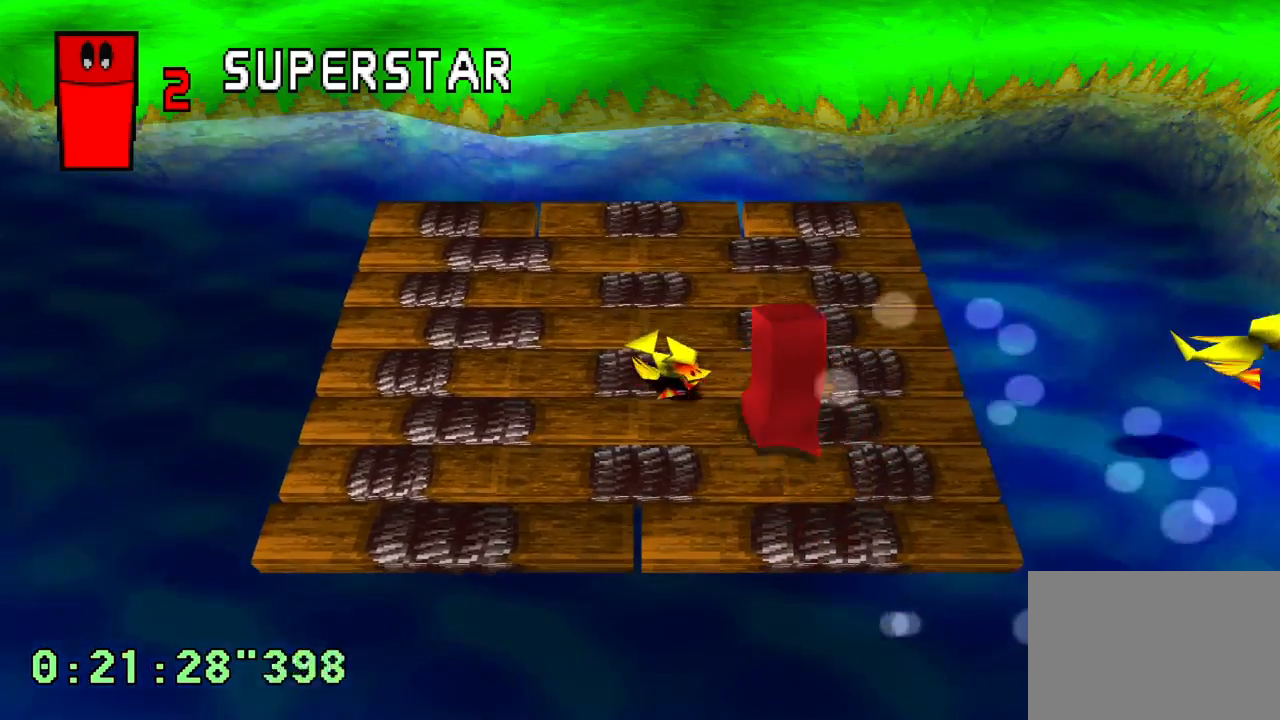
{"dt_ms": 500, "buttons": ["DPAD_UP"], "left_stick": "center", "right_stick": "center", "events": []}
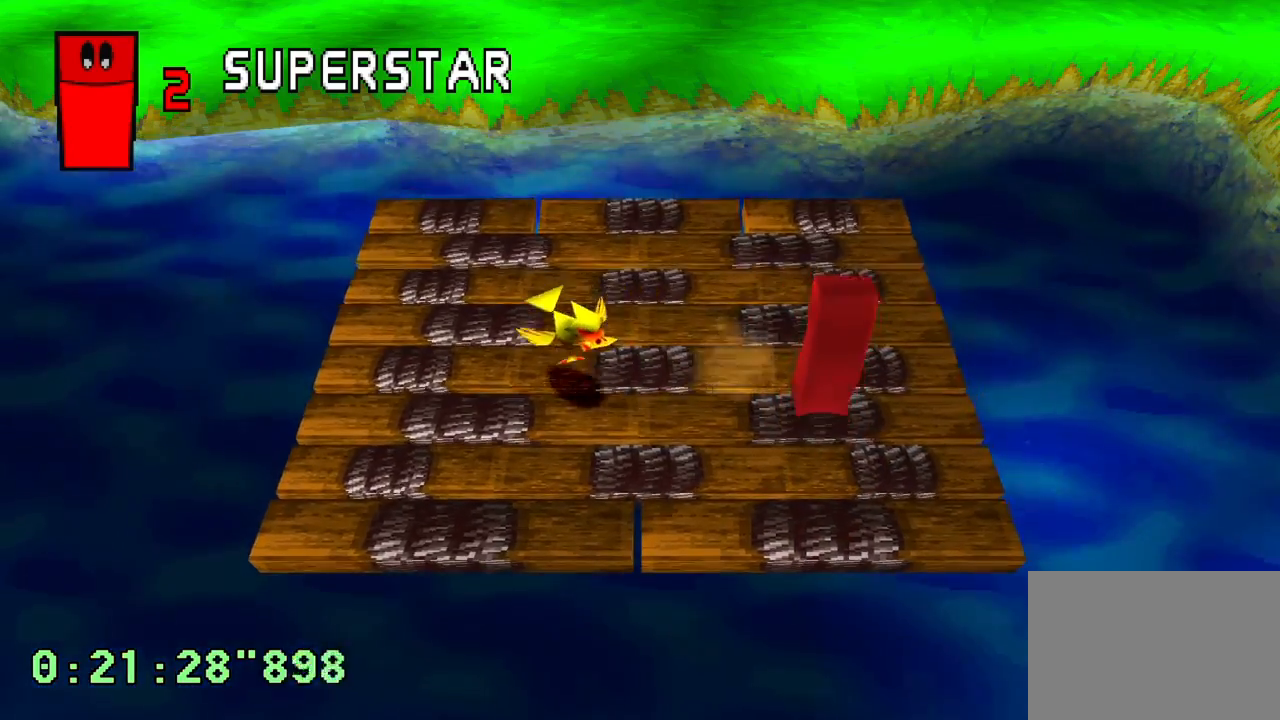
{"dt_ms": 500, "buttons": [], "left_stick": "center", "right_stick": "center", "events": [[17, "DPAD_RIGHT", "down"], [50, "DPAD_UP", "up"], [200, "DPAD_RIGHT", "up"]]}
--
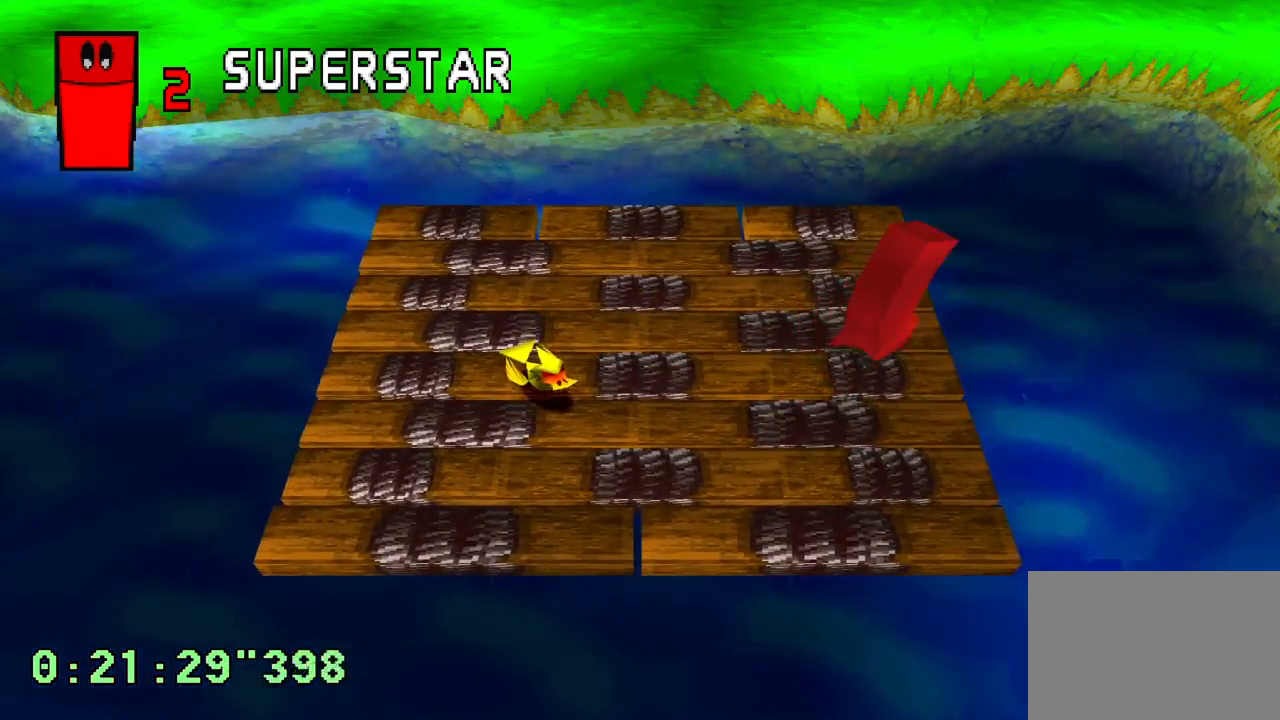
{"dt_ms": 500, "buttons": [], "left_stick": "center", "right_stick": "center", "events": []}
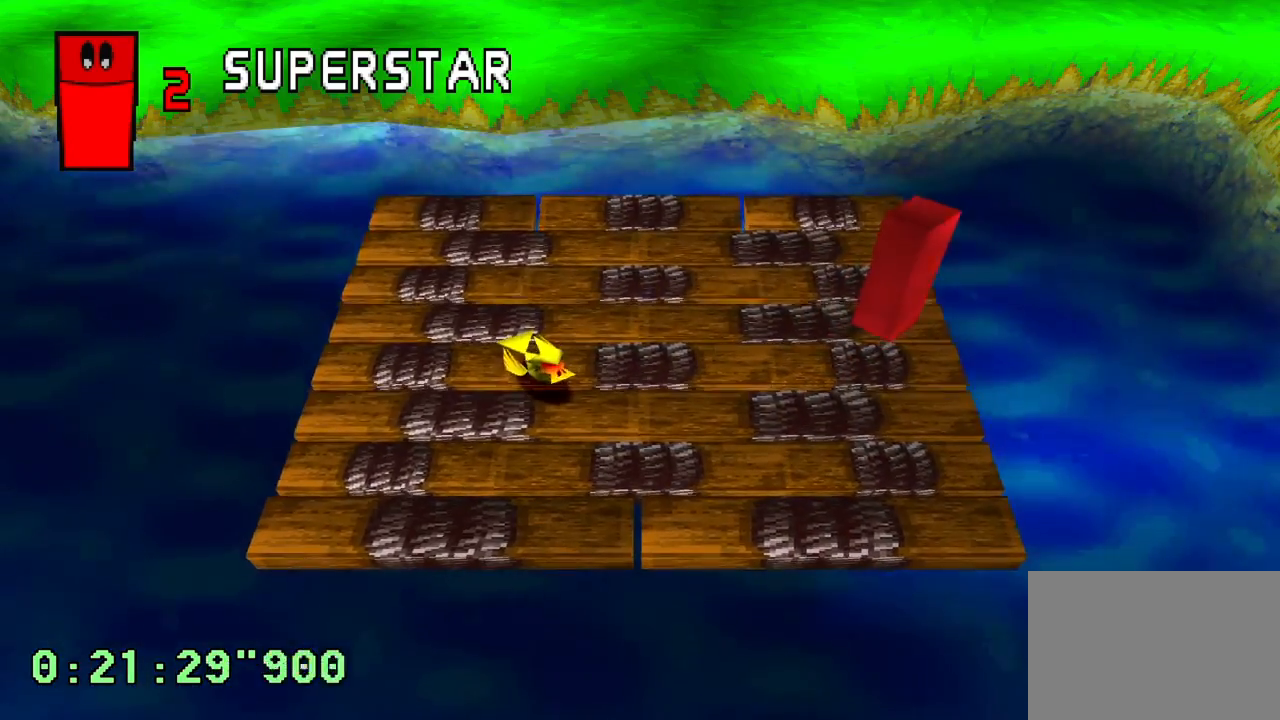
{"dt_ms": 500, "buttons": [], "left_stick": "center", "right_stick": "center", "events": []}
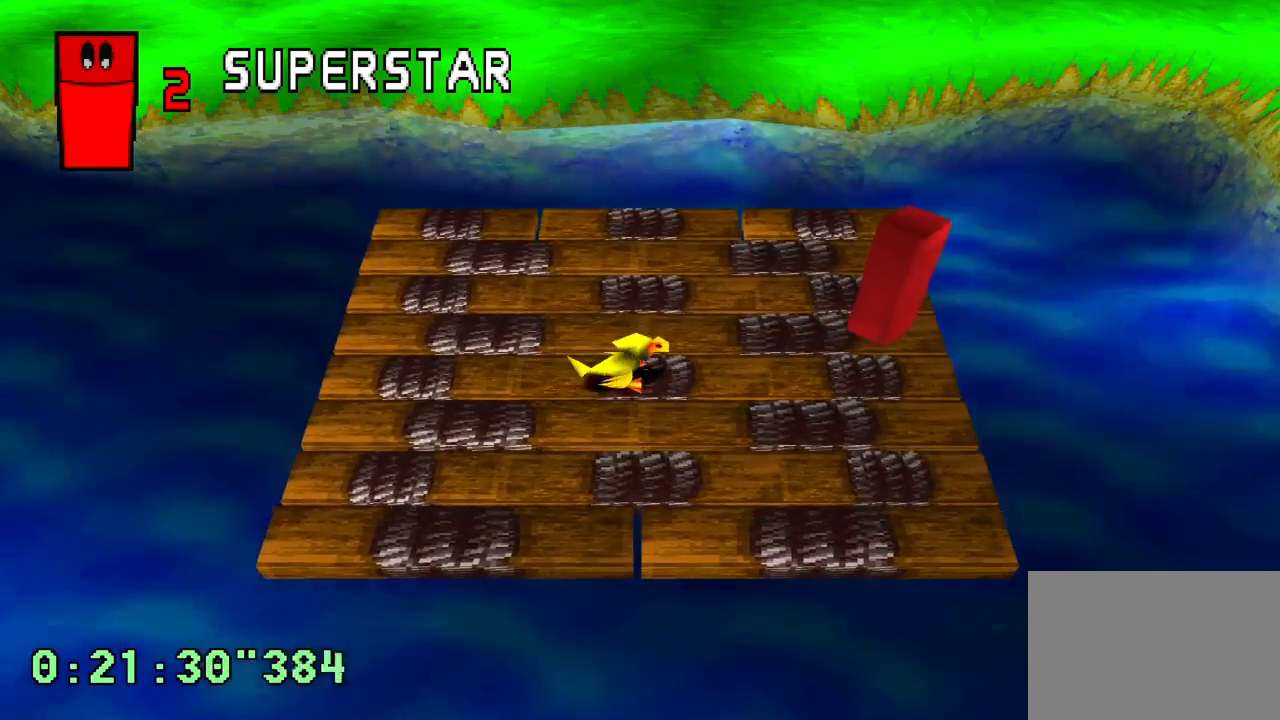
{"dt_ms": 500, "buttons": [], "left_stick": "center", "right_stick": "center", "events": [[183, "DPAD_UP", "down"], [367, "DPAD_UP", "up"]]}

## Instructions for the task:
Your response should contain each line of the listing in which the word "down" occurs.

## Solution to the exercise:
{"dt_ms": 500, "buttons": [], "left_stick": "center", "right_stick": "center", "events": [[17, "DPAD_RIGHT", "down"], [50, "DPAD_UP", "up"], [200, "DPAD_RIGHT", "up"]]}
{"dt_ms": 500, "buttons": [], "left_stick": "center", "right_stick": "center", "events": [[183, "DPAD_UP", "down"], [367, "DPAD_UP", "up"]]}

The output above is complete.